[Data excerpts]
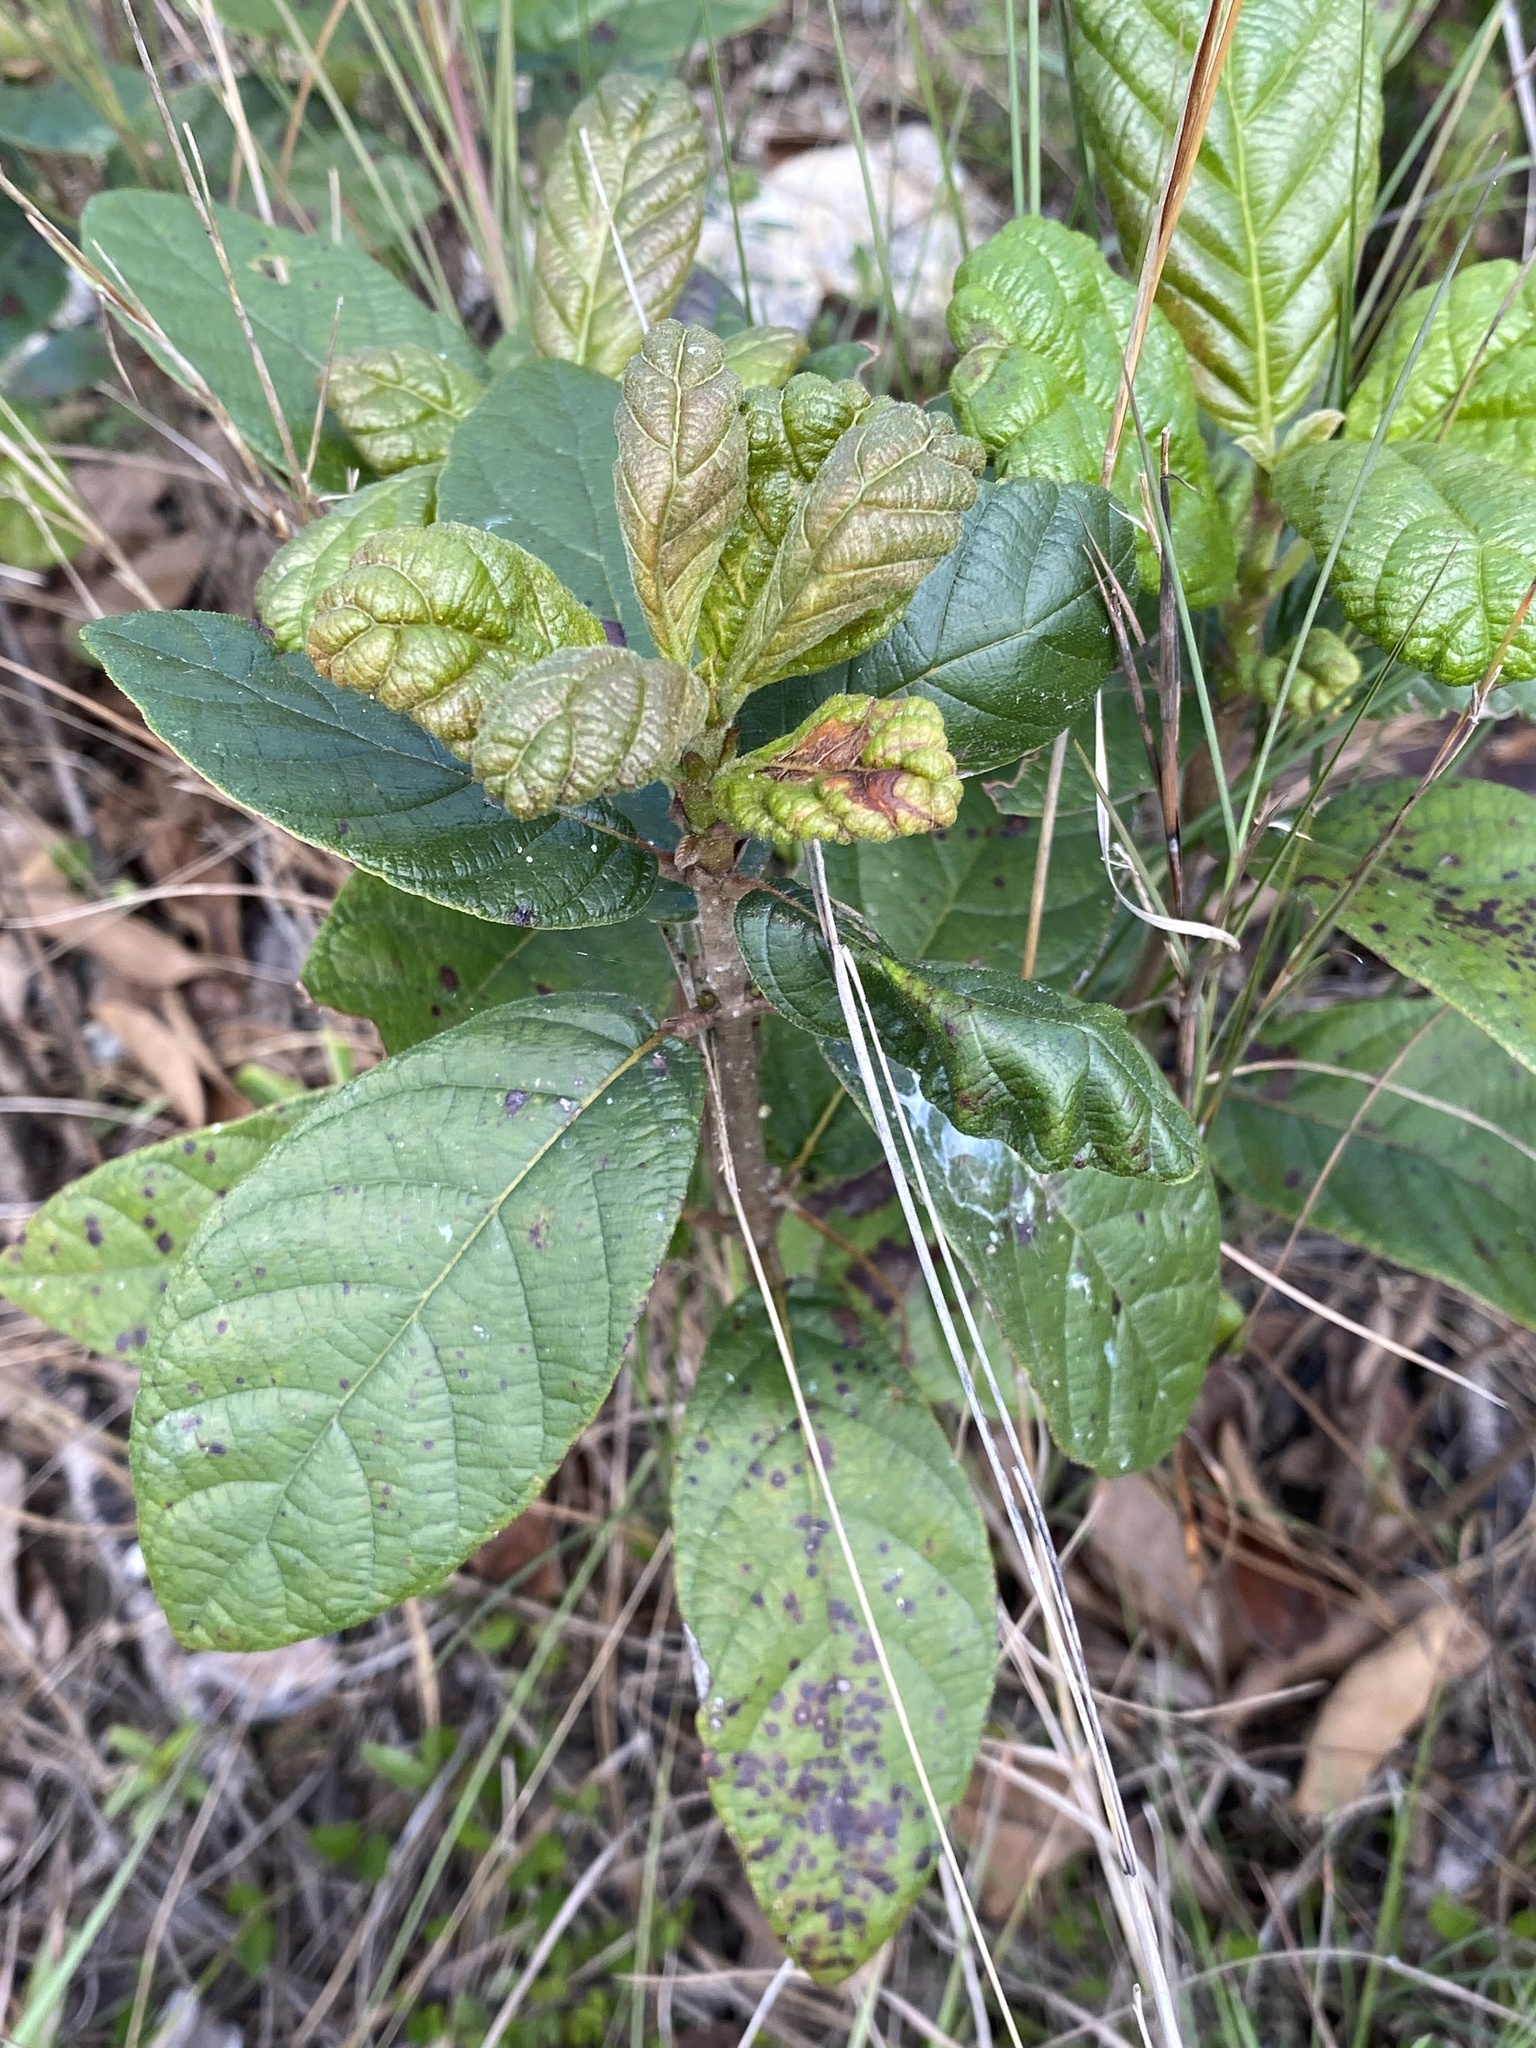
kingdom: Plantae
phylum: Tracheophyta
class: Magnoliopsida
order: Gentianales
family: Rubiaceae
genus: Guettarda
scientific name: Guettarda scabra
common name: Pigeon bay
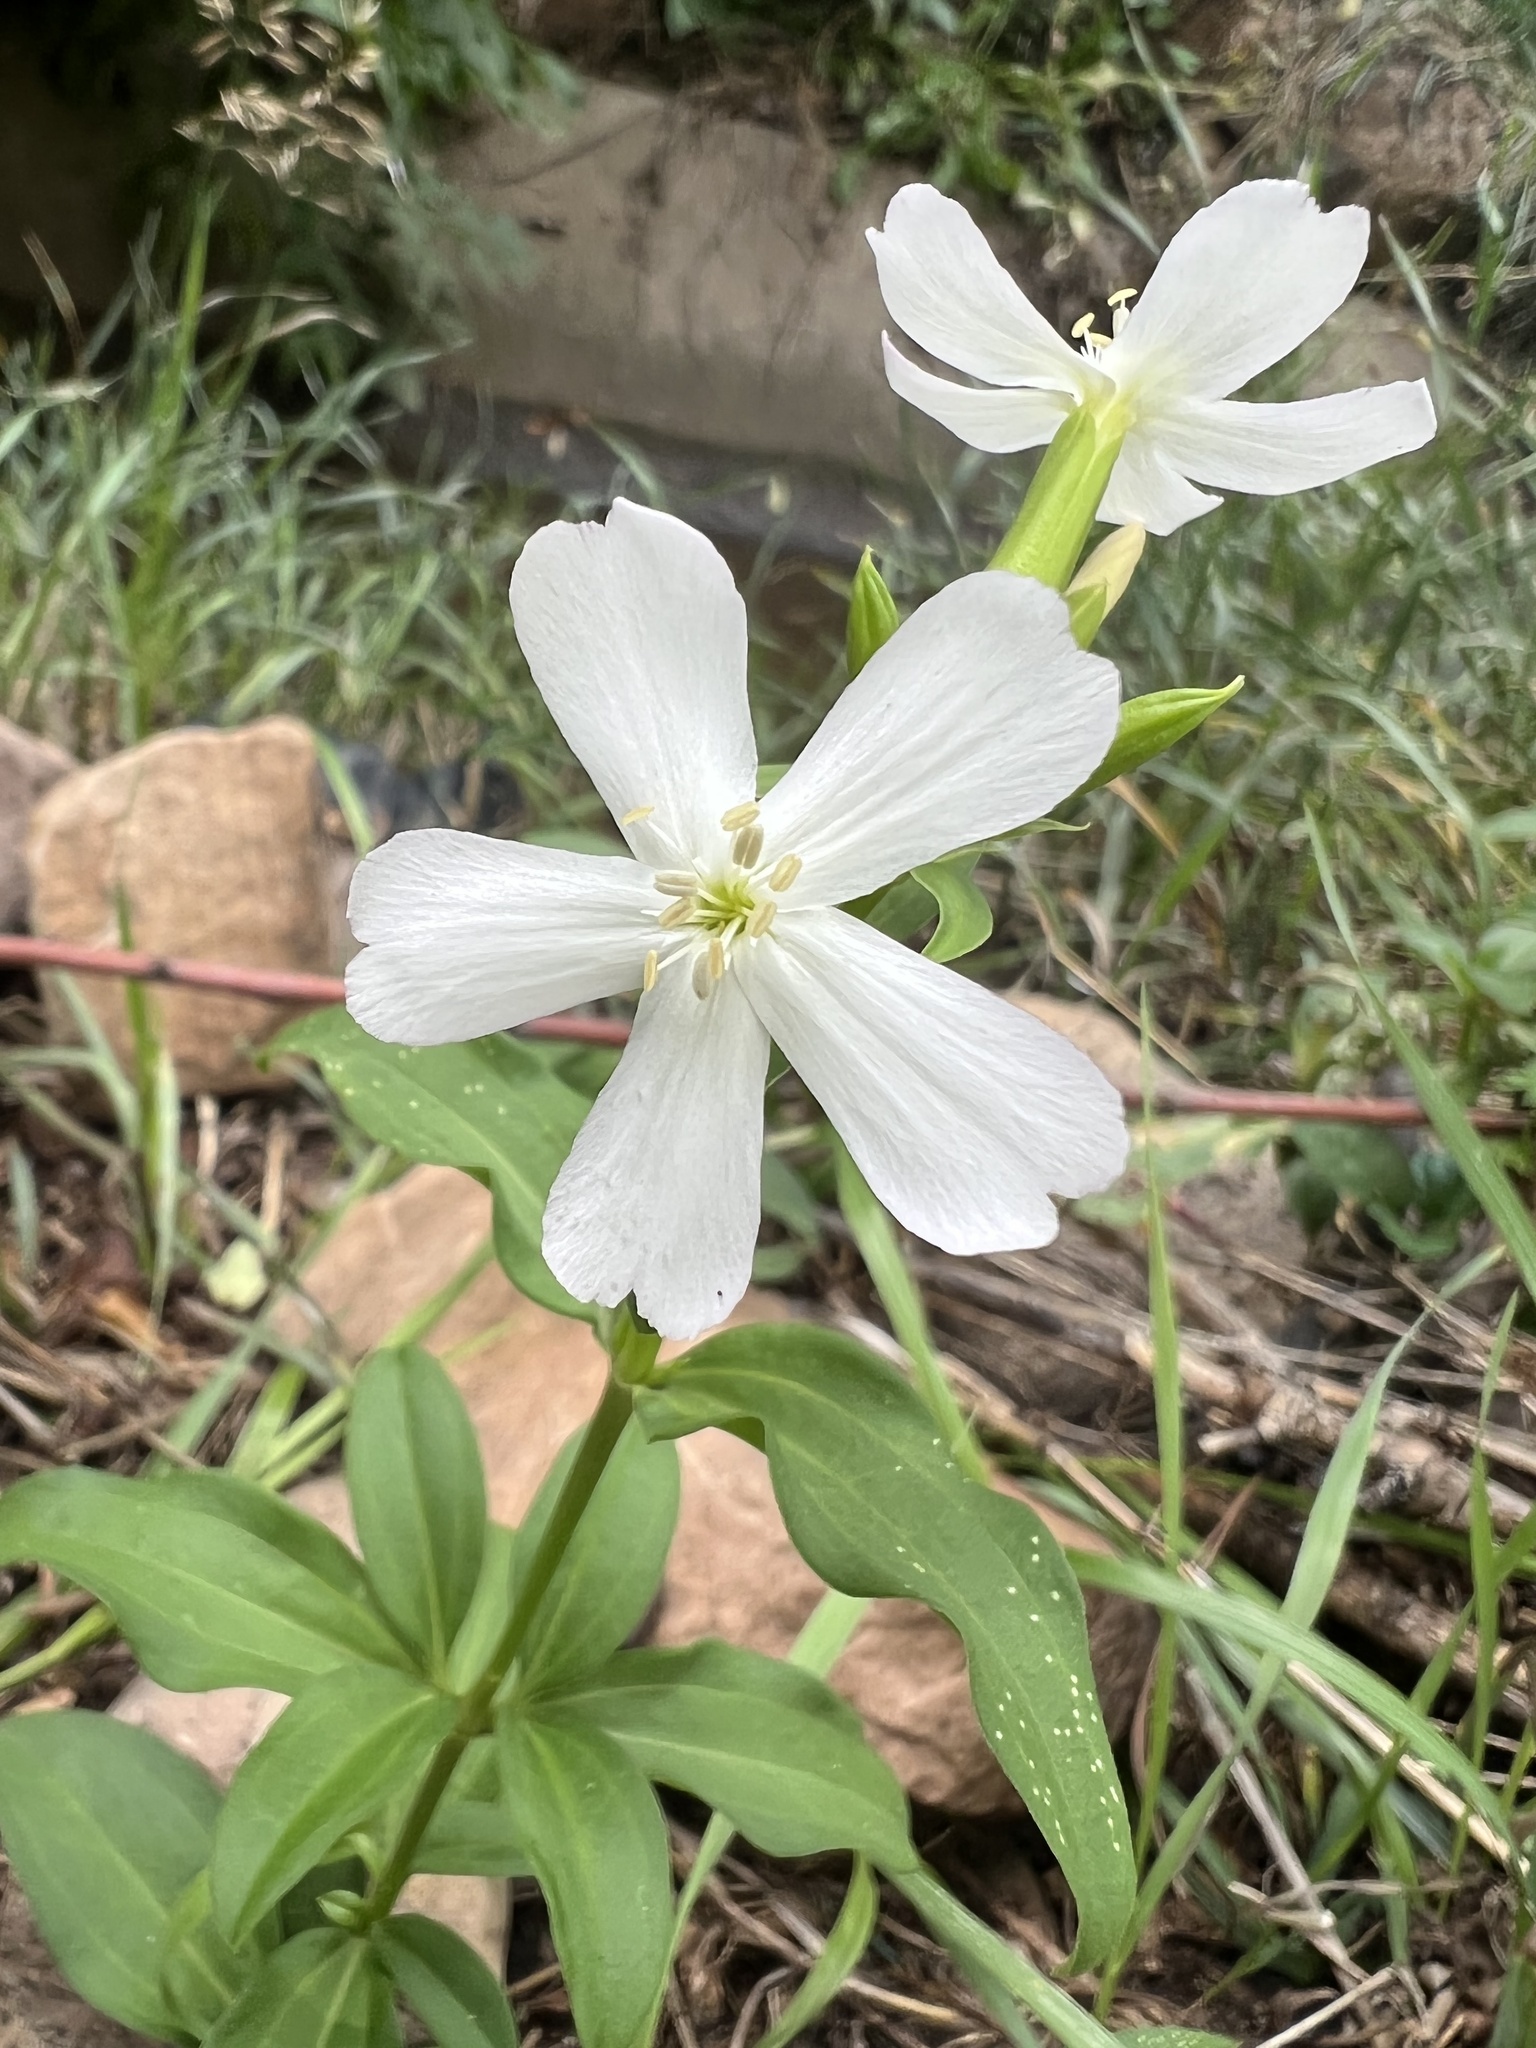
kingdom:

**STATED TASK**
Copy out every classification line in the material word for word, leaving out the pictures.

**RIGHT ANSWER**
kingdom: Plantae
phylum: Tracheophyta
class: Magnoliopsida
order: Gentianales
family: Rubiaceae
genus: Guettarda
scientific name: Guettarda scabra
common name: Pigeon bay
kingdom:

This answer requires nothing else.